Wednesday’s apology and plea for forgiveness from the bishops of the Irish Catholic Church may be a start, but to me it doesn’t seem radical enough. Maybe it is easy for an ‘outsider’ like me, a ‘Protestant’ no less, to complain that the church could and should do something more concrete to atone for the abuse. Get rid of the leadership that allowed this to happen. Voluntarily surrender control of the schools. Let the leaders abstain from mass for a period of time, or declare a national day of mourning for the victims. Rather than an arid apology read by bishops far away, I think the church could devise a meaningful liturgy of repentance in parishes all around Ireland.

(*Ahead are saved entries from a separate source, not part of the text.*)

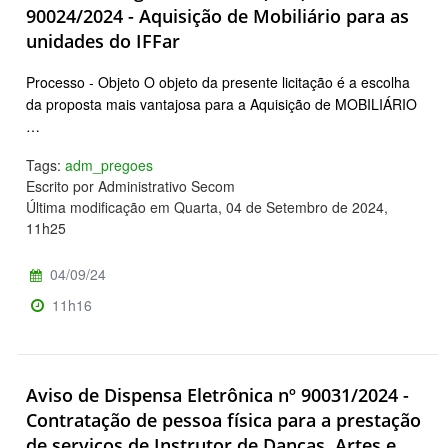
90024/2024 - Aquisição de Mobiliário para as
unidades do IFFar
Processo - Objeto O objeto da presente licitação é a escolha
da proposta mais vantajosa para a Aquisição de MOBILIÁRIO
…
Tags:
adm_pregoes
Escrito por Administrativo Secom
Última modificação em Quarta, 04 de Setembro de 2024,
11h25
04/09/24
11h16
Aviso de Dispensa Eletrônica nº 90031/2024 -
Contratação de pessoa física para a prestação
de serviços de Instrutor de Danças, Artes e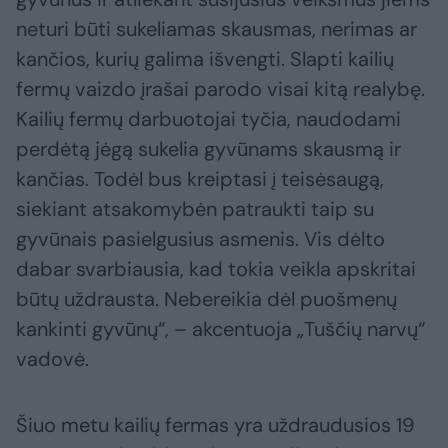
neturi būti sukeliamas skausmas, nerimas ar
kančios, kurių galima išvengti. Slapti kailių
fermų vaizdo įrašai parodo visai kitą realybę.
Kailių fermų darbuotojai tyčia, naudodami
perdėtą jėgą sukelia gyvūnams skausmą ir
kančias. Todėl bus kreiptasi į teisėsaugą,
siekiant atsakomybėn patraukti taip su
gyvūnais pasielgusius asmenis. Vis dėlto
dabar svarbiausia, kad tokia veikla apskritai
būtų uždrausta. Nebereikia dėl puošmenų
kankinti gyvūnų“, – akcentuoja „Tuščių narvų“
vadovė.
Šiuo metu kailių fermas yra uždraudusios 19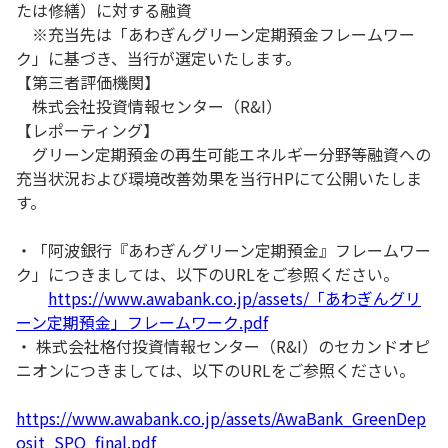
たは修繕）に対する融資
※充当先は「あわぎんグリーン定期預金フレームワー
ク」に基づき、当行が選定いたします。
【第三者評価機関】
株式会社投資情報センター（R&I）
【レポーティング】
グリーン定期預金の再生可能エネルギー分野等融資への
充当状況および環境改善効果を当行HPにて公開いたしま
す。
・「阿波銀行『あわぎんグリーン定期預金』フレームワー
ク」につきましては、以下のURLをご参照ください。
https://www.awabank.co.jp/assets/「あわぎんグリ
ーン定期預金」フレームワーク.pdf
・ 株式会社格付投資情報センター（R&I）のセカンドオピ
ニオンにつきましては、以下のURLをご参照ください。
https://www.awabank.co.jp/assets/AwaBank_GreenDep
osit_SPO_final.pdf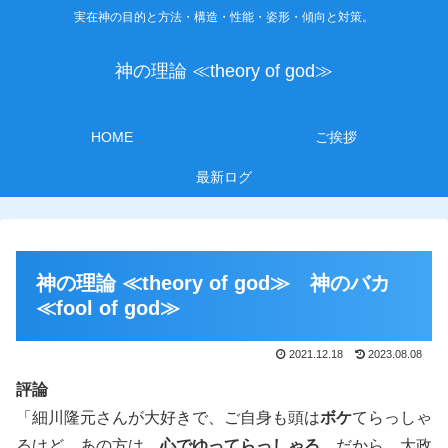
実在神の目的と方法・構造・性能・姿形・傾向と対策。
神の理論 ≪theory of god≫
HOME
ご挨拶
最新ログ
神の理論 ≪theory of god≫ 神のバカ
≪fool of god≫
2021.12.18
2023.08.08
評論
「細川隆元さんが大好きで、ご自身も頭は
ボケ
てらっしゃ
るけど、あの方は、
心でゆってらっしゃる
。だから、大政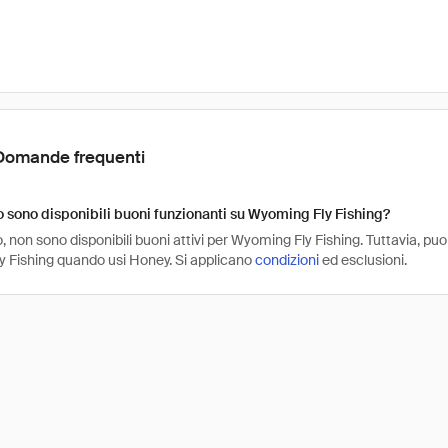
Domande frequenti
sono disponibili buoni funzionanti su Wyoming Fly Fishing?
non sono disponibili buoni attivi per Wyoming Fly Fishing. Tuttavia, puo
 Fishing quando usi Honey. Si applicano
condizioni
ed esclusioni.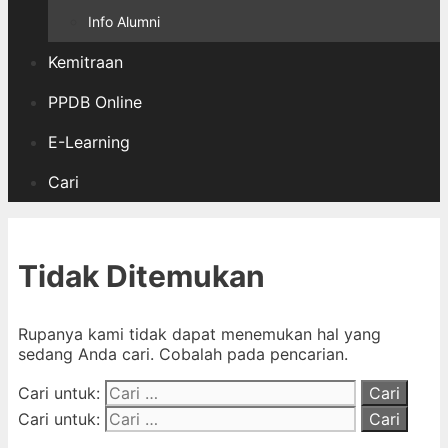
Info Alumni
Kemitraan
PPDB Online
E-Learning
Cari
Tidak Ditemukan
Rupanya kami tidak dapat menemukan hal yang
sedang Anda cari. Cobalah pada pencarian.
Cari untuk:
Cari untuk: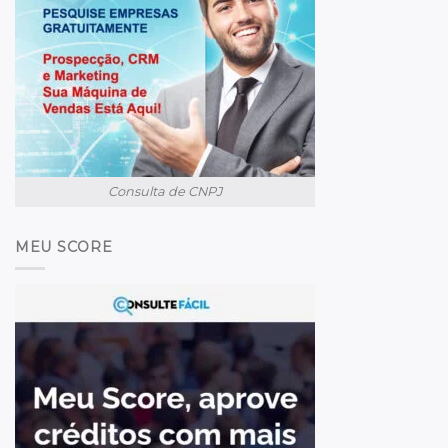
Consulta de CNPJ
MEU SCORE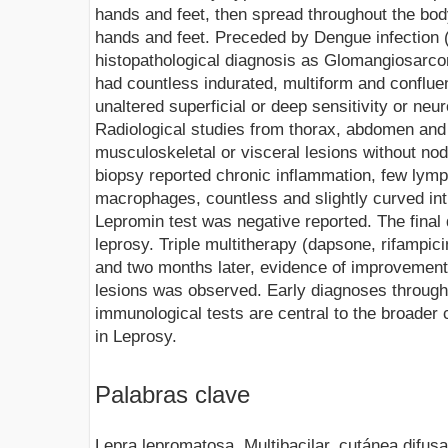
hands and feet, then spread throughout the body
hands and feet. Preceded by Dengue infection 
histopathological diagnosis as Glomangiosarco
had countless indurated, multiform and confluen
unaltered superficial or deep sensitivity or n
Radiological studies from thorax, abdomen and
musculoskeletal or visceral lesions without no
biopsy reported chronic inflammation, few lymph
macrophages, countless and slightly curved in
Lepromin test was negative reported. The fina
leprosy. Triple multitherapy (dapsone, rifampic
and two months later, evidence of improvement
lesions was observed. Early diagnoses through c
immunological tests are central to the broader c
in Leprosy.
Palabras clave
Lepra lepromatosa, Multibacilar, cutánea difusa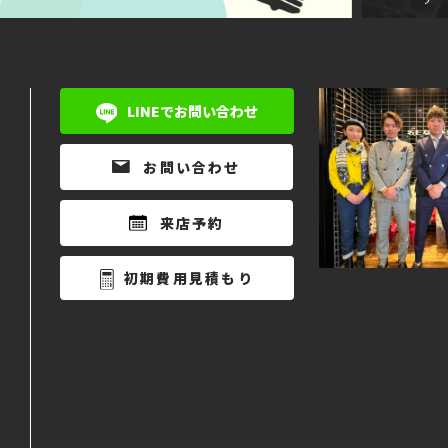
LINEでお問い合わせ
お問い合わせ
来店予約
初期費用見積もり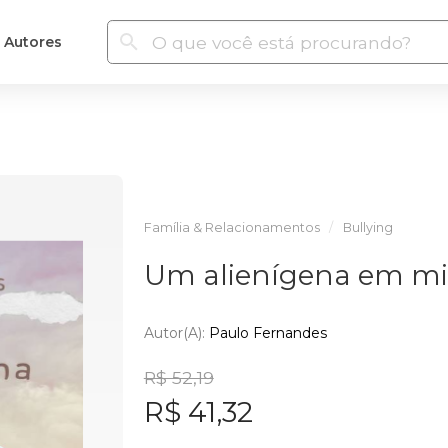
Autores
Família & Relacionamentos
Bullying
Um alienígena em mi
Autor(a):
Paulo Fernandes
R$ 52,19
R$ 41,32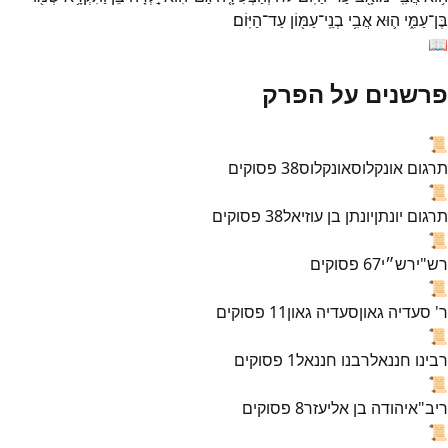
בֶּן־
עַמִּ֑י
ה֛וּא
אֲבִ֥י
בְנֵֽי־
עַמּ֖וֹן
עַד־
הַיּֽוֹם׃
📖
פרשנים על הפרק
📜
תרגום אונקלוס
אונקלוס
38
פסוקים
📜
תרגום יונתן
יונתן בן עוזיאל
38
פסוקים
📜
רש"י
רש״י
67
פסוקים
📜
ר' סעדיה גאון
סעדיה גאון
11
פסוקים
📜
רבינו חננאל
רבנו חננאל
1
פסוקים
📜
ריב"א
יהודה בן אליעזר
8
פסוקים
📜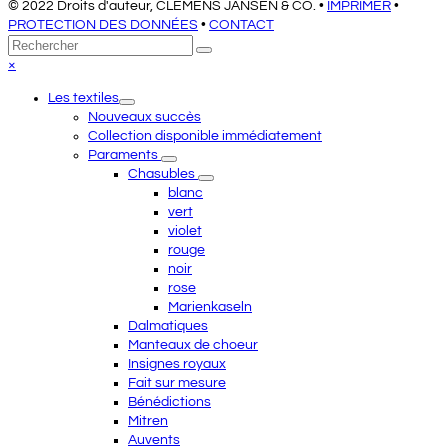
© 2022 Droits d'auteur, CLEMENS JANSEN & CO. •
IMPRIMER
•
PROTECTION DES DONNÉES
•
CONTACT
Retour
Rechercher
Envoyer
au
Close
×
sommet
mobile
Les textiles
menu
Nouveaux succès
Collection disponible immédiatement
Paraments
Chasubles
blanc
vert
violet
rouge
noir
rose
Marienkaseln
Dalmatiques
Manteaux de choeur
Insignes royaux
Fait sur mesure
Bénédictions
Mitren
Auvents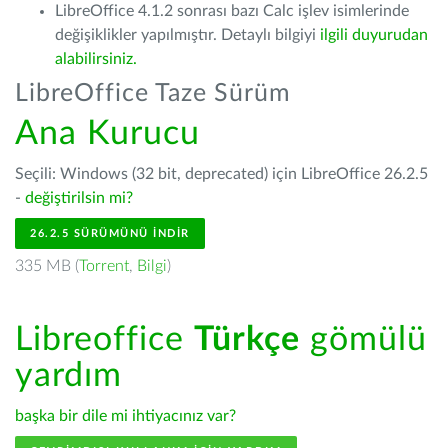
LibreOffice 4.1.2 sonrası bazı Calc işlev isimlerinde
değişiklikler yapılmıştır. Detaylı bilgiyi
ilgili duyurudan
alabilirsiniz.
LibreOffice Taze Sürüm
Ana Kurucu
Seçili: Windows (32 bit, deprecated) için LibreOffice 26.2.5
-
değiştirilsin mi?
26.2.5 SÜRÜMÜNÜ İNDIR
335 MB (
Torrent
,
Bilgi
)
Libreoffice
Türkçe
gömülü
yardım
başka bir dile mi ihtiyacınız var?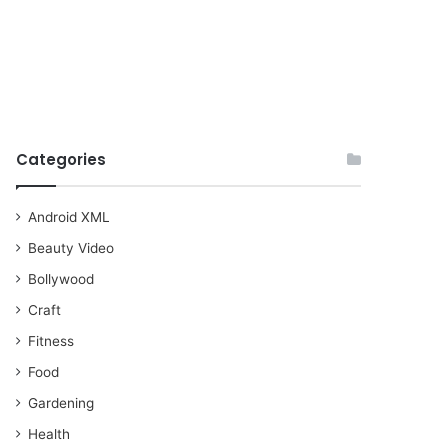
Categories
Android XML
Beauty Video
Bollywood
Craft
Fitness
Food
Gardening
Health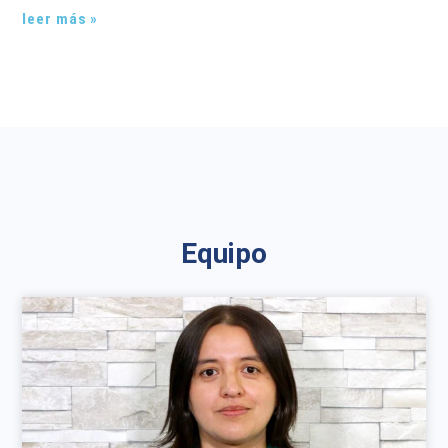
leer más »
Equipo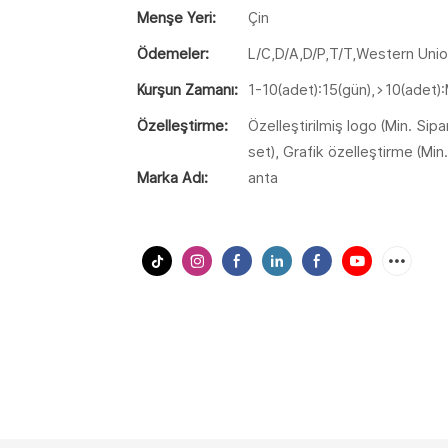
Menşe Yeri:
Çin
Ödemeler:
L/C,D/A,D/P,T/T,Western Un
Kurşun Zamanı:
1-10(adet):15(gün),>10(adet)
Özelleştirme:
Özelleştirilmiş logo (Min. Sip
set), Grafik özelleştirme (Min
Marka Adı:
anta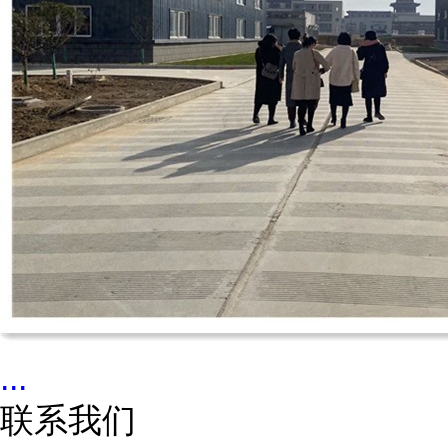
...
联系我们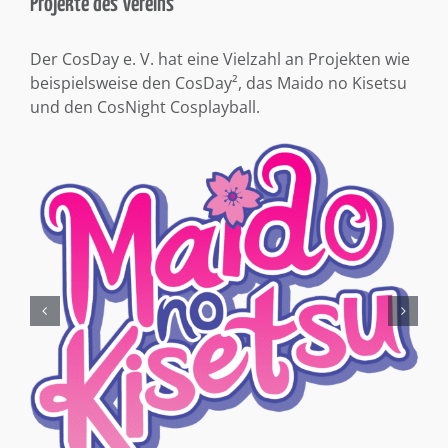
Projekte des Vereins
Der CosDay e. V. hat eine Vielzahl an Projekten wie
beispielsweise den CosDay², das Maido no Kisetsu
und den CosNight Cosplayball.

Count me out? I think many Irish Catholics will stay if they can see a humbler, less hierarchical Catholic Church at work in this nation. But whether the church leadership recognises this is another matter.

One thought on “Count me Out? Responding to the Report on Child Abuse in Dublin Diocese”

  1. I am not a catholic either. I am not a protestant. I am a mammal living on planet earth. Why anyone would belong to an organization that abuses and covers up the abuse of children is beyond my comprehension. It is easier and more more moral to stick with science, ponder the infinite, act with kindness and disregard any adherence to belief in superstition or belong to anything that seeks power over others and claims to have the answer to your fears.